Available records.
_ _ _ _ _ _ _

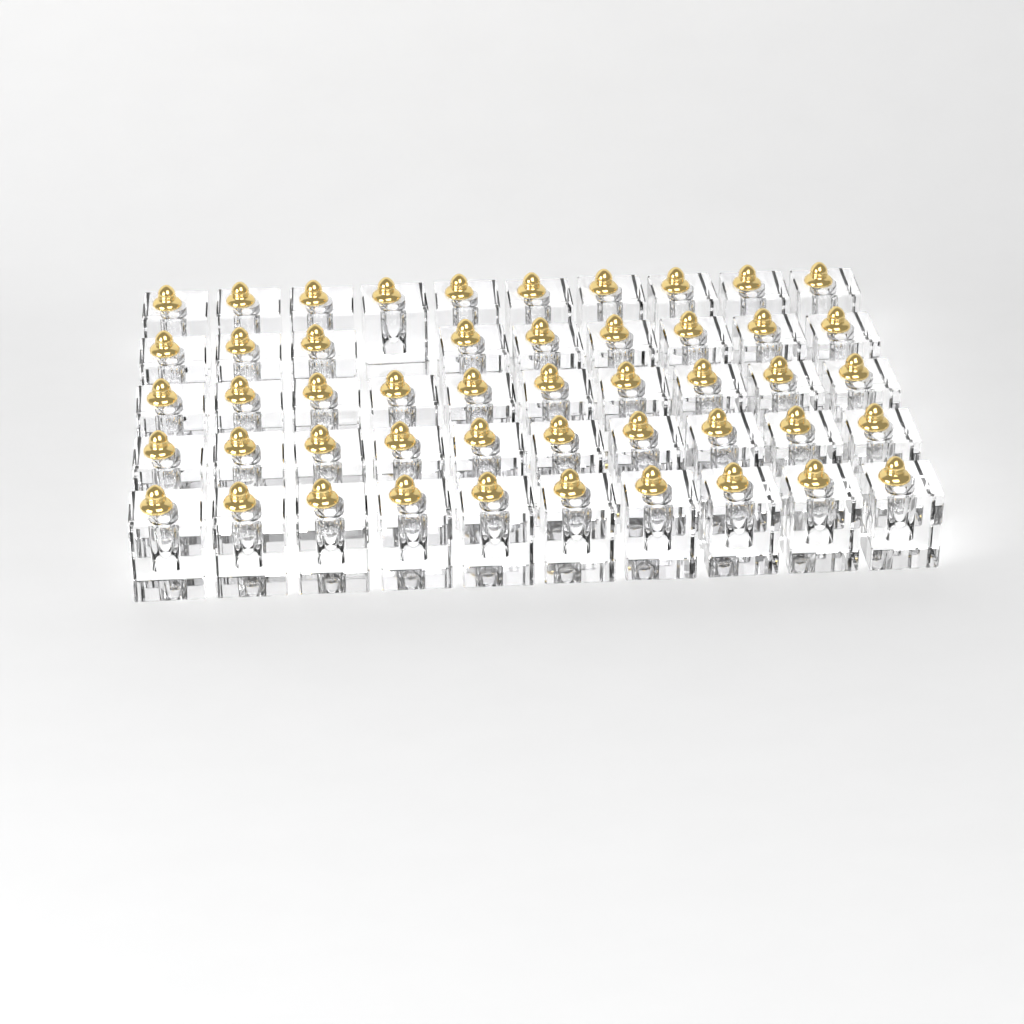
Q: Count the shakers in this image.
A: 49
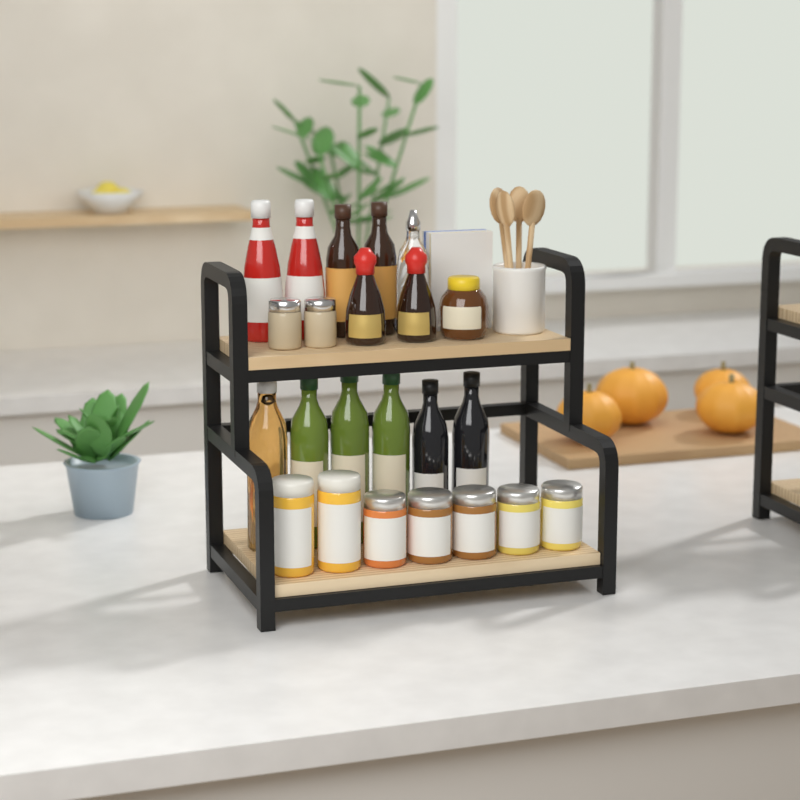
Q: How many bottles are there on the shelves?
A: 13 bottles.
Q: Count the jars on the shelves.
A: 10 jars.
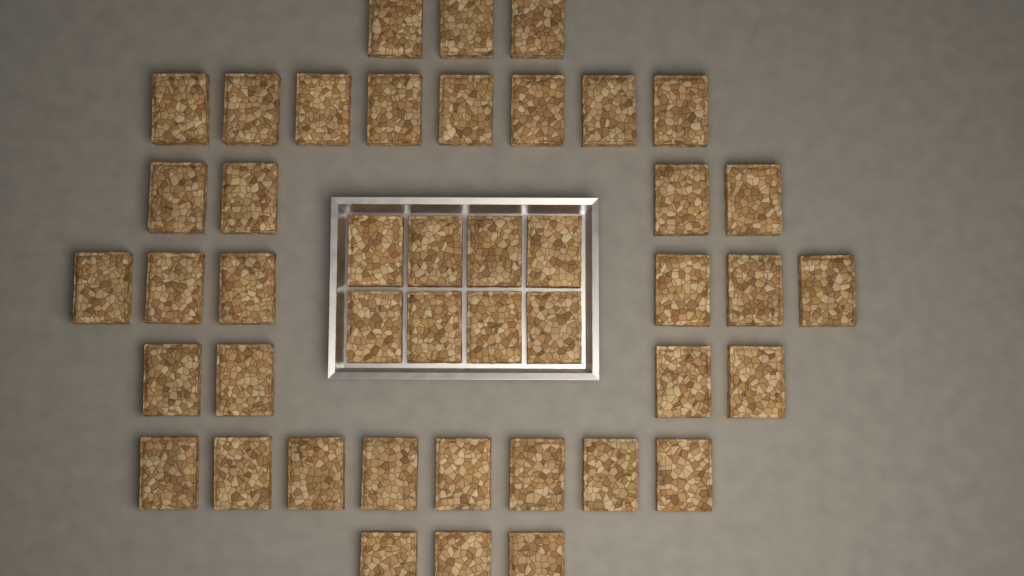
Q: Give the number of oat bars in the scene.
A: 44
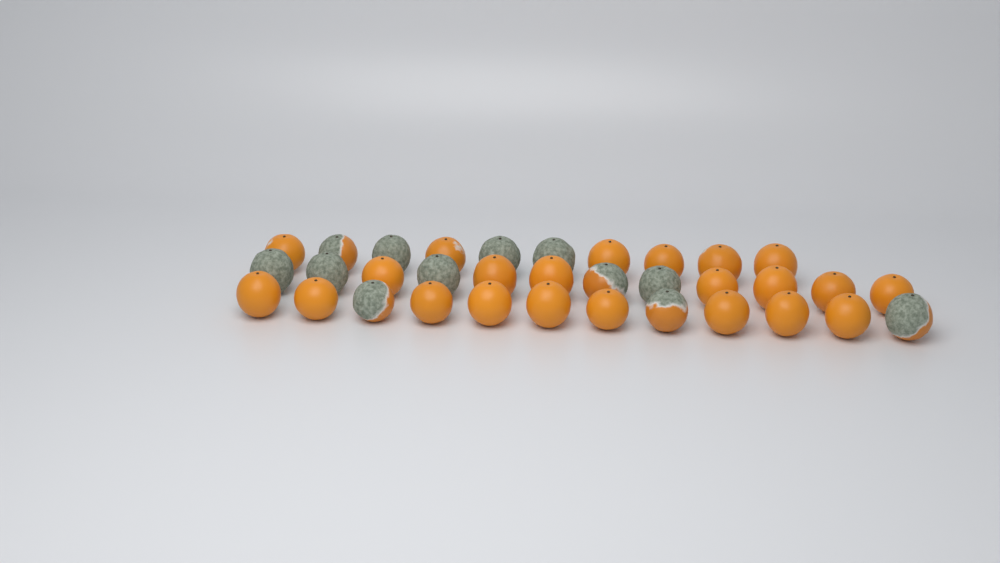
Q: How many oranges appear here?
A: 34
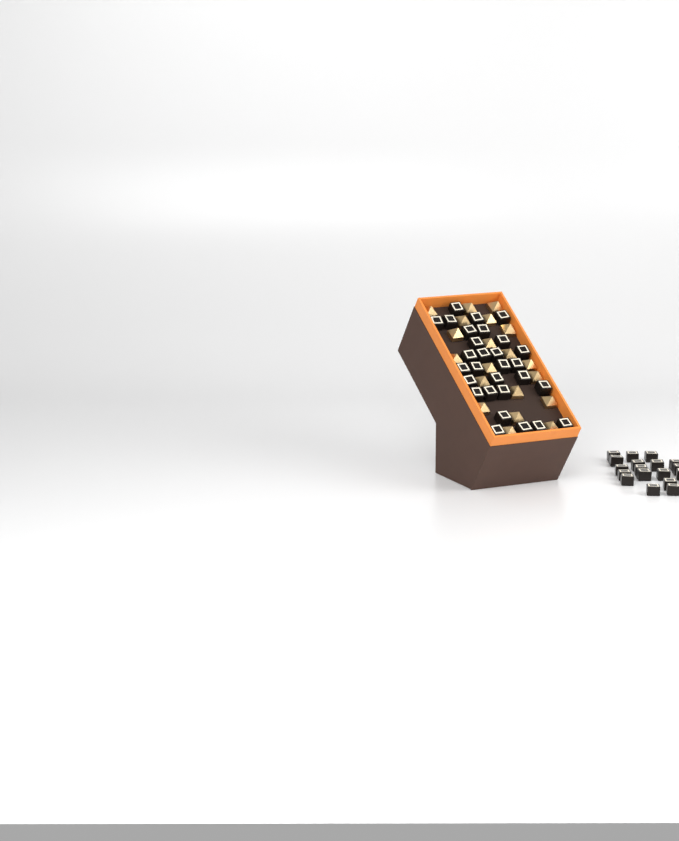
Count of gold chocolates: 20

_ _ _ _ _ _ _

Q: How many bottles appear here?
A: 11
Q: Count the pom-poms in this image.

_ _ _ _ _ _ _

To be done. Rewrite the listing from the line with "Q: How many bottles appear here?" to the line with "Q: Count the pom-poms in this image.", replacing "bottles" with "cans" and leaving everything else unchanged.

Exercise result.
Q: How many cans appear here?
A: 11
Q: Count the pom-poms in this image.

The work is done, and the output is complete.